Scan the entries for "corner". Every line that holds it is to be copied.

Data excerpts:
╭──

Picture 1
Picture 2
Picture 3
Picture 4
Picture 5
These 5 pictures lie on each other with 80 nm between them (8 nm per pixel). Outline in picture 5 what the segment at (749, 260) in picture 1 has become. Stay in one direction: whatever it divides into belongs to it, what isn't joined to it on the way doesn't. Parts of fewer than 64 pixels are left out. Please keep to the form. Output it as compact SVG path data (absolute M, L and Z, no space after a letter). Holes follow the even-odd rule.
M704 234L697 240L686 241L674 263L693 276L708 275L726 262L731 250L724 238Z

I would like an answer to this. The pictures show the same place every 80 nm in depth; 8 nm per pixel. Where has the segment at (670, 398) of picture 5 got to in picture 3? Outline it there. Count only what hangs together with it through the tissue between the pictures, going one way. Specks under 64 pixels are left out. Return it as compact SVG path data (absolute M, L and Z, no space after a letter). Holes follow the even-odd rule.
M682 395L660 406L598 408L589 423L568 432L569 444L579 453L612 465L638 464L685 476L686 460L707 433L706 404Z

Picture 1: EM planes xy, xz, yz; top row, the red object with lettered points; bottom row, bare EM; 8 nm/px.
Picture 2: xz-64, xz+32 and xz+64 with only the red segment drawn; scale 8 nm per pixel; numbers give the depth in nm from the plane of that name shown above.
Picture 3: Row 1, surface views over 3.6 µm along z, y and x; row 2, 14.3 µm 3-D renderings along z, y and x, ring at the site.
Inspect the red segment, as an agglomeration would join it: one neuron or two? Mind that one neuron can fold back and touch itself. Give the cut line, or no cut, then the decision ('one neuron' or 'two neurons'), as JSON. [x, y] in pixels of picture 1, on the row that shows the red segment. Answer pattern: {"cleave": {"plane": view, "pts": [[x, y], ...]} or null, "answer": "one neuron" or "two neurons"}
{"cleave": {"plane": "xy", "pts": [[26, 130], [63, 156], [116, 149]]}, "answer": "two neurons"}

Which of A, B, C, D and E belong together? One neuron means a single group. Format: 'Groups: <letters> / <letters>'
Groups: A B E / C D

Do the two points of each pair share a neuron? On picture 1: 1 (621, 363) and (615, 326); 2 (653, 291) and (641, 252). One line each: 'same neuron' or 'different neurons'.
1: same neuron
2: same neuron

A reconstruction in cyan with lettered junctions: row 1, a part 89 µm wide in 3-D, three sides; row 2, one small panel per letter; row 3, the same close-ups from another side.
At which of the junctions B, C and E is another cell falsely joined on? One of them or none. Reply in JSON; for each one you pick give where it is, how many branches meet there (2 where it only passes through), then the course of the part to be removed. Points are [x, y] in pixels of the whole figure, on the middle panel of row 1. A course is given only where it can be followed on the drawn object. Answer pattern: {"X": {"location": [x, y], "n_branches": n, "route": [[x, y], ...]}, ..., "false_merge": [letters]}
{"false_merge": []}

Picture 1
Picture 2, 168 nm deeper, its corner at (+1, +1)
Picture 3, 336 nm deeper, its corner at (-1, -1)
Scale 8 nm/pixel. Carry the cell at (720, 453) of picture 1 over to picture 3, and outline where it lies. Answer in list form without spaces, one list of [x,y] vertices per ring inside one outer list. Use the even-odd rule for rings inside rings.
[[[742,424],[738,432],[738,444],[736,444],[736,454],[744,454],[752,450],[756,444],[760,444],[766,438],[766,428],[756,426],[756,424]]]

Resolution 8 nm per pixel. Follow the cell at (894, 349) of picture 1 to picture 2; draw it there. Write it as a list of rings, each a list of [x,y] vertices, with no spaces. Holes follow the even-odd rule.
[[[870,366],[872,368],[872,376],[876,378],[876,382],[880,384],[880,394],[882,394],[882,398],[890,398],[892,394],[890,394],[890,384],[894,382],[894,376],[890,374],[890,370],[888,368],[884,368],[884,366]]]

╰──

[SOLUTION]:
Picture 2, 168 nm deeper, its corner at (+1, +1)
Picture 3, 336 nm deeper, its corner at (-1, -1)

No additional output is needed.